Los Angeles. Olafur Eliasson’s site-specific installation at the Marciano Art Foundation, Reality Projector, on view until August, “is built around highly saturated color produced by shining intense beams of pure white light through monochrome gels,” writes Christopher Knight for the Los Angeles Times. “Essentially derived from the film process known as Technicolor, a movie staple launched in rudimentary form a century ago and honed to a fine edge after World War II, the installation resonates against its Hollywood context. Eliasson has deconstructed the process into something new and exhilarating.”

Janelle Zara talks with Eliasson for the Guardian: “I’m very excited about presenting the most minimal film in the context of the Oscar hullaballoo. The idea is that by dematerializing the work, removing the conventional painting or sculpture, the work is all about the experience.”

Chicago. In this week’s Cine-List, you’ll find previews of work screening in and around town by Jon Jost, João Moreira Salles, Basma Alsharif, Zeinabu irene Davis, Kelly Reichardt, Jean-Pierre Melville, and more.
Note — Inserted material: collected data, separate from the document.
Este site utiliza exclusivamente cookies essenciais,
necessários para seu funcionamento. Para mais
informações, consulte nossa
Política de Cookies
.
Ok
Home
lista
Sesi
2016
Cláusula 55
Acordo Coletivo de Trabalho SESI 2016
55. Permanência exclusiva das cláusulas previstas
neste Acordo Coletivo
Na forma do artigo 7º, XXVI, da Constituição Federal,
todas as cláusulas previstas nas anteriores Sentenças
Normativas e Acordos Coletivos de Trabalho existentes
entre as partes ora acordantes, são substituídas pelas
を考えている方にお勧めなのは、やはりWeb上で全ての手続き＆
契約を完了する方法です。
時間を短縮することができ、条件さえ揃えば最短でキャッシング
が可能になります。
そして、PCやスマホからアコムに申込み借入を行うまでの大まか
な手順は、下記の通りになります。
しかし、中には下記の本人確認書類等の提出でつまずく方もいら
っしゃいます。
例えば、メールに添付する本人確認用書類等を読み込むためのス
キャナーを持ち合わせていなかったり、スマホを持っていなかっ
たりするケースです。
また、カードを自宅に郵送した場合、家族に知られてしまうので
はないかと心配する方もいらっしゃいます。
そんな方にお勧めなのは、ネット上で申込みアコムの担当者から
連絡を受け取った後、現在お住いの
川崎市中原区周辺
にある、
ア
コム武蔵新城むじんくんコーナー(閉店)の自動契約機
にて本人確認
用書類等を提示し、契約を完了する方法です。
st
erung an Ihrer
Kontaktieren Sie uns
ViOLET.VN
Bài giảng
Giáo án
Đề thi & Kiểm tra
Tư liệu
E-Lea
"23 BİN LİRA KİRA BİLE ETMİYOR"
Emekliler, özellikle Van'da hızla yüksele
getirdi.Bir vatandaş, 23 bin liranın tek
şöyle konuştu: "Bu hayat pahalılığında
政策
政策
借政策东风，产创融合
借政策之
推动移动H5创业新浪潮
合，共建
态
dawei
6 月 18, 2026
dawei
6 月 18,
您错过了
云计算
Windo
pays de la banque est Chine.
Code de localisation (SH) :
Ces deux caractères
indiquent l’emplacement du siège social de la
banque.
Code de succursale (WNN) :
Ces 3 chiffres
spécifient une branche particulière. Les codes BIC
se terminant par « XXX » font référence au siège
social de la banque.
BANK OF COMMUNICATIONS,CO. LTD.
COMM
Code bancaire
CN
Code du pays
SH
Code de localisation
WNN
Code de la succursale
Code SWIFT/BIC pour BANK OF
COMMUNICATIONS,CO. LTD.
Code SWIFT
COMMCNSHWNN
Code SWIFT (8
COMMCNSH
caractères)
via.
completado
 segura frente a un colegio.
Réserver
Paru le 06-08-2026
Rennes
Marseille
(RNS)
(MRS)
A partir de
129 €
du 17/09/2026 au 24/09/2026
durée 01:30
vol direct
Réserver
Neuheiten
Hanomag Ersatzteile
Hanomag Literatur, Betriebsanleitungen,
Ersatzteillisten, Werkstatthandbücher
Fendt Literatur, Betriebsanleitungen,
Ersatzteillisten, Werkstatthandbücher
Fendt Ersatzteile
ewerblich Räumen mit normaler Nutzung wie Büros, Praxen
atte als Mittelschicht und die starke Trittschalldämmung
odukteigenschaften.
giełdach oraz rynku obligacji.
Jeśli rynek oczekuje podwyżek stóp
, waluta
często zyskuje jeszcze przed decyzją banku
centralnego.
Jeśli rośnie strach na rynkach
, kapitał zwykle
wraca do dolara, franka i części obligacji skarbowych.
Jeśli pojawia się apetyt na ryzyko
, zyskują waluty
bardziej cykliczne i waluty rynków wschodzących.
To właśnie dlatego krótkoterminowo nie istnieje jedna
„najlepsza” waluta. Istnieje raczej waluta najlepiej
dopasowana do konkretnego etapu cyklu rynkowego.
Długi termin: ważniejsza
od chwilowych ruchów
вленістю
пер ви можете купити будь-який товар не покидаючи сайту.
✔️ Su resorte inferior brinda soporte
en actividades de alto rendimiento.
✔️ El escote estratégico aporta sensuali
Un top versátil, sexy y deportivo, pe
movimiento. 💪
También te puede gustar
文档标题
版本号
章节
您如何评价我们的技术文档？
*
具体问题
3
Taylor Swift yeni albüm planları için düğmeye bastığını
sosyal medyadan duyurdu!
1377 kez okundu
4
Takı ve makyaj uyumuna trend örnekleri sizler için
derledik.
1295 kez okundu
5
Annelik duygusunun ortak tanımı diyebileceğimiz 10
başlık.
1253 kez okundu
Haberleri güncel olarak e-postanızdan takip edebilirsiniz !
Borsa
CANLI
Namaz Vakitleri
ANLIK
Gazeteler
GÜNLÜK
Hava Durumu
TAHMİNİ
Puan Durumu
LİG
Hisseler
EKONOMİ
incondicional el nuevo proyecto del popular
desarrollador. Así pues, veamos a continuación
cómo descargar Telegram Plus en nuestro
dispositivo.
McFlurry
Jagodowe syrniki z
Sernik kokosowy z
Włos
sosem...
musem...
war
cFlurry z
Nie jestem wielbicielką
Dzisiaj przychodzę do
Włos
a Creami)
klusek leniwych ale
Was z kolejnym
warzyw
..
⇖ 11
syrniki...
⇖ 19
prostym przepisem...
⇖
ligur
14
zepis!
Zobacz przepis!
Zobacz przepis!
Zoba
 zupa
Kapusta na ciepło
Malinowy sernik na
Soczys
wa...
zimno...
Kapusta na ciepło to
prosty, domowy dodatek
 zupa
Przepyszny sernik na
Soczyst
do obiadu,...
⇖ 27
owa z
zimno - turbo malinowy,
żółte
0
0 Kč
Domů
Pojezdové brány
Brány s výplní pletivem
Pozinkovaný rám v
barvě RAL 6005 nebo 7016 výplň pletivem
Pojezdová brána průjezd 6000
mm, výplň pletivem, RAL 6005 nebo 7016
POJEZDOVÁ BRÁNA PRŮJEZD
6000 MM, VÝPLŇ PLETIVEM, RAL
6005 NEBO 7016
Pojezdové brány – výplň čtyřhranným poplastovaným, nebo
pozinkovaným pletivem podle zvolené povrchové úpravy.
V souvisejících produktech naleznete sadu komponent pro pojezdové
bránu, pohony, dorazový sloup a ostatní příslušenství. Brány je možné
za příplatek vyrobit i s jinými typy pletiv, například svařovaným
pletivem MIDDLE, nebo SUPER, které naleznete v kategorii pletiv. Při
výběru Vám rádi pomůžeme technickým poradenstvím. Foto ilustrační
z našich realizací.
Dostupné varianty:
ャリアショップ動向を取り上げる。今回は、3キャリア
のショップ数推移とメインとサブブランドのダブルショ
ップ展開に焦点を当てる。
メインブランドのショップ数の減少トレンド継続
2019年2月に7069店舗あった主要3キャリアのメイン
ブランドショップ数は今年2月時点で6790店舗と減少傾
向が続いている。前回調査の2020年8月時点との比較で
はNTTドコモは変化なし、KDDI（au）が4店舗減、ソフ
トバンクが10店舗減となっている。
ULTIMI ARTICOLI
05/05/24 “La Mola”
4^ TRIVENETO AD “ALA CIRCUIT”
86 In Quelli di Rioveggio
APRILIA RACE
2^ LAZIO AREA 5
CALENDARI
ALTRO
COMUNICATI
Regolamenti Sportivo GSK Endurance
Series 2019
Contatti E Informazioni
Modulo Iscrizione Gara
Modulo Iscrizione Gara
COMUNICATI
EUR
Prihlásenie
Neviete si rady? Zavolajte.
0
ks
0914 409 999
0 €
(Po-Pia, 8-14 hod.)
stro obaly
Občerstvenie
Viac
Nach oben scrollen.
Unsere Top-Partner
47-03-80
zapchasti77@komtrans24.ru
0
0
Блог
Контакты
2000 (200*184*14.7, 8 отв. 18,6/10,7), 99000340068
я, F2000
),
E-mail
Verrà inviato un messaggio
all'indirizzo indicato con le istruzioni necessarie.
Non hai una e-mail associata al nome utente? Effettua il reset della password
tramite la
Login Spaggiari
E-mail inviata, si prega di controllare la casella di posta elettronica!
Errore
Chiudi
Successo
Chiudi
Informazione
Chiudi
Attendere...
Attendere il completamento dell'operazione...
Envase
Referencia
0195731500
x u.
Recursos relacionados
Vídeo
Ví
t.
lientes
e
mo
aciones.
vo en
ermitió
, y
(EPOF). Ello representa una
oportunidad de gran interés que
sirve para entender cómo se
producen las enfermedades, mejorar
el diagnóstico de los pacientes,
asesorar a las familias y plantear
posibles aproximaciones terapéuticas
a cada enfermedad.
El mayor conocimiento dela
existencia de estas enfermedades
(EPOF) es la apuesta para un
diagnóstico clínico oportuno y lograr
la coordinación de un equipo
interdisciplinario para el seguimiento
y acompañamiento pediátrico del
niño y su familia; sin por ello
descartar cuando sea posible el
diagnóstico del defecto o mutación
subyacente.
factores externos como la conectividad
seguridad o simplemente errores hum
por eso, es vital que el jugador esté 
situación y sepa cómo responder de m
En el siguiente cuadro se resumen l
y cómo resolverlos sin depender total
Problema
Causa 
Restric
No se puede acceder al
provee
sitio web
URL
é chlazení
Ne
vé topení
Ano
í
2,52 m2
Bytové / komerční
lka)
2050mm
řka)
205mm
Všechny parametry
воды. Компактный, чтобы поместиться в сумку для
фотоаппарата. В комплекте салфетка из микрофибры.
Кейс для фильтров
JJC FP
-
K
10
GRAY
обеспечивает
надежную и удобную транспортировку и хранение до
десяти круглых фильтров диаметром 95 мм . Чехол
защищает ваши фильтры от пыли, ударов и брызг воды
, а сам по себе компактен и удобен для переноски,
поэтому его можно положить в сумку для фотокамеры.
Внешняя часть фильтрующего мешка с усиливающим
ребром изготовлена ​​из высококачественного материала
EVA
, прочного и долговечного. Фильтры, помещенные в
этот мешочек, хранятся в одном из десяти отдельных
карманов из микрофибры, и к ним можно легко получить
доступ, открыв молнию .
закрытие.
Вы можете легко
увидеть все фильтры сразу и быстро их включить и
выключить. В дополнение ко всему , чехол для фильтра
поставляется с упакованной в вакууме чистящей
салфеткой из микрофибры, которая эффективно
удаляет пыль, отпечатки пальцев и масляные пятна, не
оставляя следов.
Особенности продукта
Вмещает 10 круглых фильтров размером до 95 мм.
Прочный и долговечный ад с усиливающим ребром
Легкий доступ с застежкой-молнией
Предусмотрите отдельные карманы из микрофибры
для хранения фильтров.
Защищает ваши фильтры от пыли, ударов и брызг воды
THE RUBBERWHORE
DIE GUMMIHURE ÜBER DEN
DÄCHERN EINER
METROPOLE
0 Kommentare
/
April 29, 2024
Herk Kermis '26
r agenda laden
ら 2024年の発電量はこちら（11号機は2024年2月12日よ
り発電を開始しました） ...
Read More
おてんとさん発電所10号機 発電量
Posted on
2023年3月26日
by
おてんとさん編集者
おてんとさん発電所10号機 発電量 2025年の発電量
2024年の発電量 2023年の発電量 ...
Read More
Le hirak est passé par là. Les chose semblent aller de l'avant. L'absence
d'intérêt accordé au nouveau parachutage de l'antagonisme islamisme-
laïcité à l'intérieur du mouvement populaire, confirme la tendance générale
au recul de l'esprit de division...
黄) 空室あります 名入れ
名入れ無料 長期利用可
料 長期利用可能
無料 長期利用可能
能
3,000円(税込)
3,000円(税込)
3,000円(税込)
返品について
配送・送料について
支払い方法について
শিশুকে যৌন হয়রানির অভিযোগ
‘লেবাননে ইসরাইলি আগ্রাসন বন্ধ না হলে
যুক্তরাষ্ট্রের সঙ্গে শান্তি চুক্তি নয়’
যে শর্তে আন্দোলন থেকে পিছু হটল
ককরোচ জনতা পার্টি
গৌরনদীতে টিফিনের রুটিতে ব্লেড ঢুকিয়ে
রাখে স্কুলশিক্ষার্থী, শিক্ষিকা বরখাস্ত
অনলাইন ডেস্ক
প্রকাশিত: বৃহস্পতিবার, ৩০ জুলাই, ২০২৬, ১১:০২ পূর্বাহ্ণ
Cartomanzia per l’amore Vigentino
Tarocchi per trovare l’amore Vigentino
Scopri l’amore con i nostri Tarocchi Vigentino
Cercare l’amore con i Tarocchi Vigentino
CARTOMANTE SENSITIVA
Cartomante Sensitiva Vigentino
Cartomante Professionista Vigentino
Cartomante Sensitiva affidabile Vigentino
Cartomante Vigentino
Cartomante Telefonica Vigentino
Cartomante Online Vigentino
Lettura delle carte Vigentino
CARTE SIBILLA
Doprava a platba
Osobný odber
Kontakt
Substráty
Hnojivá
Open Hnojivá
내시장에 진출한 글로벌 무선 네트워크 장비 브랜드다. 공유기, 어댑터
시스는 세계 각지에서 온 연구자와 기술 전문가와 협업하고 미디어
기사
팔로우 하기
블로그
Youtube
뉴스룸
Toronto. “Since its premiere thirty-five years ago,” writes Craig Caron, “Tony Scott’s chi-chi vampire movie The Hunger has defied any sort of critical consensus, yet both its harshest critics and most ardent defenders agree on its best quality—namely its bewitching trio of stars, Susan Sarandon, Catherine Deneuve, and David Bowie.” TIFF presents The Hunger tonight; Caron traces the evolution of Bowie’s onscreen personae.

In the Works

Reese Witherspoon and Kerry Washington are teaming up “to topline and executive produce a limited series based on a bestselling book, Celeste Ng’s Little Fires Everywhere,” reports Deadline’s Nellie Andreeva. “The novel is about two families living in 1990s Shaker Heights [in Ohio] who are brought together through their children.”

The Hunger Games screenwriter Peter Craig is ready to dabble in one of the properties that inspired it,” writes the Hollywood Reporter’s Aaron Couch. A remake of Logan’s Run (1976) “has long been in development, with X-Men: Dark Phoenix director Simon Kinberg set to helm back in 2015,” and now Craig’s been hired to write it.

Listening

First off, big congratulations to Alicia Malone, who, along with Dave Karger, joins Ben Mankiewicz as a permanent host on Turner Classic Movies. Even better, Malone will remain a host on FilmStruck—and its podcast. On the latest episode (41’21”), Malone and Mankiewicz talk about the Hollywood classics that have just been added to FilmStruck before Malone discusses the work of Jane Campion with Holly Hunter. Malone then talks about Annihilation with writer and director Alex Garland.